Limited liability partnership is a combination of both partnerships and corporations. It has the feature of both these forms. As the name suggests partners have limited liability in the company which means that personal assets of the partners are not used for paying off the debts of the company.
There can be a requirement of change in name of LLP owing to reasons like mergers and amalgamation, a shift in business activity, etc. However, the procedure will remain the same in all cases.
The below-mentioned procedure must be followed to change the name of LLP:
Step 1: Before starting the process for changing the LLP name, one should verify the LLP agreement to ensure whether or not some process related to alteration of the name is present. Most of the LLP agreements will not have any restrictions on changing the name of an LLP.

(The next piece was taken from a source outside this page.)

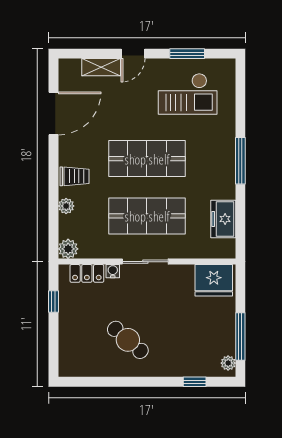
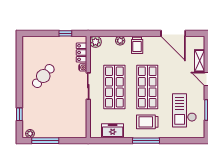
trolley: (208, 158) -> (147, 122), added
fridge: (214, 280) -> (77, 125), removed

Step 2: Before commencing the change name process, the consent of all partners must be obtained and the availability of the proposed name must be checked on MCA.
Step 3: After checking for availability, Form "LLP-1" (Application for reservation or change of name) is required to be filed for obtaining name approval from MCA. Once name approval has been approved by MCA, it is reserved for applicants for a period of 90 days. If LLP is not incorporated within the time period of 90 days, the name becomes available to other applicants. Consent from all the partners must be attached in attachment while filing Form 1.
Step 4: After name approval has been obtained, the applicant is required to file Form "LLP-5" (Notice for change of name) to intimate the registrar about the name change of LLP.
Step 5: Once ROC is satisfied that change is as per the name reserved earlier, it will issue a fresh Certificate of Incorporation.
Step 6: New name will be effective from the date mentioned in the certificate and should be mentioned in all further documents and communications.